Farmer and agrarian distress
The camera pans to the dry fields of rural India; the movie shows the pitiable situation of Indian farmer, who undoubtedly remained the suffering class in 2018 as well. Farm loan waiver announcements dominated as the distressed farmer is also an easy target for vote-hungry politicians across party lines. A few more big states like Karnataka, Rajasthan and Madhya Pradesh joined the loan waiver bandwagon this year and more states are likely to join.

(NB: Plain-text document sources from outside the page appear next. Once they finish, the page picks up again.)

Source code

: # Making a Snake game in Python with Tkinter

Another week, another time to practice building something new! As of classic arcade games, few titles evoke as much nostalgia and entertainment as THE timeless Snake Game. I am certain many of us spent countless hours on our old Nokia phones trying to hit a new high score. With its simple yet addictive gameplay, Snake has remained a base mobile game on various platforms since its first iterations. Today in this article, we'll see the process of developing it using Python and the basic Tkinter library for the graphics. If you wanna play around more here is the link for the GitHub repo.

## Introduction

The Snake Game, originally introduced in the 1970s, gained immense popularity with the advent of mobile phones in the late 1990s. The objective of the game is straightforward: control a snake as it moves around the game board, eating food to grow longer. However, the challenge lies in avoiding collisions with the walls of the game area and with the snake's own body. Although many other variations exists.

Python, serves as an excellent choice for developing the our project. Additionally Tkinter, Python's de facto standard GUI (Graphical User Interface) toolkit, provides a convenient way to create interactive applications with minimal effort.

Loan waivers continued to be the easiest tool for politicians to win votes at the cost of taxpayers’ money. The Modi government also used the tried and tested tools such as offering minimum support prices to ease the pain of the farmer but nothing has worked so far. Unsurprisingly, cases of farmer suicides continued in 2018.
Banks in distress
Banking sector mess continued to dominate the Indian economy in 2018. At least eleven public sector banks continue to be under the prompt corrective action plan of the RBI on account of their weak financial position.
The NCLT process, framed to speed up the resolution of bankrupt companies, has offered some relief to the banks to recover at least part of the bad loans. But the crisis phase isn’t over for banks yet. About 70 percent of the banking system continues to be dominated by state-run banks. Among them, except a few, the financial position of most banks continue to be weak.
These entities still continue to suffer from the ‘begging bowl syndrome’—the eternal dependence on the government for survival capital. The plight of NPA-ridden banks continued to dominate the woes of the Indian economy in 2018. As of December 2017, total 40 listed banks had gross NPA’s at Rs 8,86,460.30 crore and as of September 2018, this grew to Rs 9,99,031 crore, meaning a jump of Rs 1,12,571 crore this year alone. Logically banks continue to be the victims of bad governance, imprudent lending and a sluggish economy.
What does 2019 hold?
Of course, the picture isn’t over yet. There is a general agreement that 2019 elections will be fought on rural issues and agrarian distress. Ahead of the parliamentary polls next year, and in the backdrop of the ruling party’s defeat in recent state elections, there is a strong likelihood of more voter-appeasing populist policies landing in India’s distant villages.
Loan waivers will certainly top the chart but there could be more surprises. The policy, reform priorities can change dramatically depending on the outcome of the Lok Sabha polls mid next year. What does 2019 hold for us?